▶ _EXERCISE BRIEF_
Please update the court ruling excerpt from "[17] This evidence" to "at para. 78.", replacing "testimonial capacity" with "capacity to testify".

(TEXT UNDER STUDY)

[16] In general, the complainant had a very difficult time describing events in any kind of chronological sequence. She did not appear to know how old she was, as she deferred this question to her father. Some issues with vocabulary were also apparent. R.W. did not know what the word detective meant. She appeared to confuse the words insult and assault. And she did not appear to understand the distinction between breasts and nipples.
[17] This evidence raises concerns about R.W.’s testimonial capacity, but it is certainly not determinate. The primary source of evidence in this inquiry is the performance of the witness herself: R. v. D.A.I., supra, at para. 78.
Testimony of R.W.
[18] R.W. testified before me in person. She testified without the assistance of a communication intermediary – which is the subject of a separate application for testimonial assistance. R.W. was questioned by the Crown and by the Court in the manner directed by the governing jurisprudence and by s. 16 of the Canada Evidence Act.
[19] R.W. provided her date of birth to the Court. She explained that she attended programming at St. Margaret’s church on Wednesdays and Fridays, where she engaged in activities such as sewing, baking and cooking. She said that she has friends there and provided their names. She testified that she lives with her father and traveled to the courthouse via two buses that morning. R.W. testified that she liked to listen music and enjoyed songs by Lady Ga Ga and Brittany Spears.

(End TEXT UNDER STUDY)
(SUPPLIED INFORMATION)

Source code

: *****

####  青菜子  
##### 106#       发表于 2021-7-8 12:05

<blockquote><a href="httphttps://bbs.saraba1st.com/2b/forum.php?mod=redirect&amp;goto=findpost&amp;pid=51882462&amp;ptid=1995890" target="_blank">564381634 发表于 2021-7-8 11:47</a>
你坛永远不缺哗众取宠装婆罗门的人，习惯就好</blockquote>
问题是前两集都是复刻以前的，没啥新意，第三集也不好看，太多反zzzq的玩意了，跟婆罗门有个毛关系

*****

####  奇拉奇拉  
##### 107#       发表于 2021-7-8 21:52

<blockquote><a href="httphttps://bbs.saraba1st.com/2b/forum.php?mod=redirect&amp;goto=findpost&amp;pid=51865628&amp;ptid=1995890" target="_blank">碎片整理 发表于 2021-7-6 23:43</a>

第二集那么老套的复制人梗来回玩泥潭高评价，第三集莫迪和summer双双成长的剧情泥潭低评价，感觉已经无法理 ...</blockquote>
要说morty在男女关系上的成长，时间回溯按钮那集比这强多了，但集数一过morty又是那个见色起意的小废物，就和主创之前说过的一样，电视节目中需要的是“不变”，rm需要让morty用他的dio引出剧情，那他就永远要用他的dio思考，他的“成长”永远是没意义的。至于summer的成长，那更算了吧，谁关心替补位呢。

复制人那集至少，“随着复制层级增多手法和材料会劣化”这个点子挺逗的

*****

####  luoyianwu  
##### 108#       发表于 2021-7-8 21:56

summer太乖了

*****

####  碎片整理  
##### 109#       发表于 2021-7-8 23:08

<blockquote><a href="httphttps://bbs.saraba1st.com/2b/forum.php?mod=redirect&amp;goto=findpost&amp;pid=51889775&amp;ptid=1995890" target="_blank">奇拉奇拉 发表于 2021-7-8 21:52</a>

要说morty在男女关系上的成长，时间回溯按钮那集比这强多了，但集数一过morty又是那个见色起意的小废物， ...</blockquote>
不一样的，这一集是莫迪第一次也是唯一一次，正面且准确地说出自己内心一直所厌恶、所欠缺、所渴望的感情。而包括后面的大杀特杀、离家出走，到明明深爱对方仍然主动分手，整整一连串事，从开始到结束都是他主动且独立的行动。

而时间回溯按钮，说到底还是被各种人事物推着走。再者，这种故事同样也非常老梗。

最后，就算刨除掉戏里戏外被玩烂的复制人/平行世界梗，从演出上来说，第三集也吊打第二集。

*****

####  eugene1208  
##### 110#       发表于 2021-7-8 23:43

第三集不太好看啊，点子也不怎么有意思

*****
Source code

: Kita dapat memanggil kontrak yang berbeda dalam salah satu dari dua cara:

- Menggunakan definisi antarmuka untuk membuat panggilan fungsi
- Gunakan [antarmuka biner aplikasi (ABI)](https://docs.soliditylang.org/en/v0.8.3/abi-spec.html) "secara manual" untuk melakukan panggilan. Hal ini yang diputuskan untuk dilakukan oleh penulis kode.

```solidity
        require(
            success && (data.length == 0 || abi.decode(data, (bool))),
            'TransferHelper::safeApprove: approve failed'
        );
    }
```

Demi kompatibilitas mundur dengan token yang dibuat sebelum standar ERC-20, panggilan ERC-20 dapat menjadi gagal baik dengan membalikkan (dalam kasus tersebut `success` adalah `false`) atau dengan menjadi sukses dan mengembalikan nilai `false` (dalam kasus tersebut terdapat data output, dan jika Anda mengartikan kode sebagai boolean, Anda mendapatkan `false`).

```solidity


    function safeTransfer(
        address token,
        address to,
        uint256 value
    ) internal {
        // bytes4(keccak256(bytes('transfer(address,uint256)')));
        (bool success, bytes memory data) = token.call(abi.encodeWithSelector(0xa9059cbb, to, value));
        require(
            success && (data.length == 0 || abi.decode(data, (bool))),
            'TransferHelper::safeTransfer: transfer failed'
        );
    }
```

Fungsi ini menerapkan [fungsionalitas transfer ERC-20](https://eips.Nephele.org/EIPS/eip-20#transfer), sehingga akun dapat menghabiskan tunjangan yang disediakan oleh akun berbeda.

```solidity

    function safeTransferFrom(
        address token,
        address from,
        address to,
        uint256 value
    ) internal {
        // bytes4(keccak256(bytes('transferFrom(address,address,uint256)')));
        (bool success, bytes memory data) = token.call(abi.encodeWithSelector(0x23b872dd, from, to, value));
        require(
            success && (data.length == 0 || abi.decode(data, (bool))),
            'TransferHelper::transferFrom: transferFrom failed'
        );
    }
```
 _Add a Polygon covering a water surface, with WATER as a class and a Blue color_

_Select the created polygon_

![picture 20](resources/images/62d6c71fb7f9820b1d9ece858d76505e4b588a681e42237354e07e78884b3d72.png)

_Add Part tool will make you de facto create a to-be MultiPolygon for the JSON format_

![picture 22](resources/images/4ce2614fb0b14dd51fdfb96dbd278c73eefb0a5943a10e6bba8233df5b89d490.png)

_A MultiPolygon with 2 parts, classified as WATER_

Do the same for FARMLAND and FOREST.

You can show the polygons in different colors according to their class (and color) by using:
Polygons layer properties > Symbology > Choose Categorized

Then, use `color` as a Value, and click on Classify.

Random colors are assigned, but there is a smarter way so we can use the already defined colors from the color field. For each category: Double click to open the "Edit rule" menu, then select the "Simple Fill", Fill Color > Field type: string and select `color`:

(End SUPPLIED INFORMATION)

▶ _RESPONSE_
[17] This evidence raises concerns about R.W.’s capacity to testify, but it is certainly not determinate. The primary source of evidence in this inquiry is the performance of the witness herself: R. v. D.A.I., supra, at para. 78.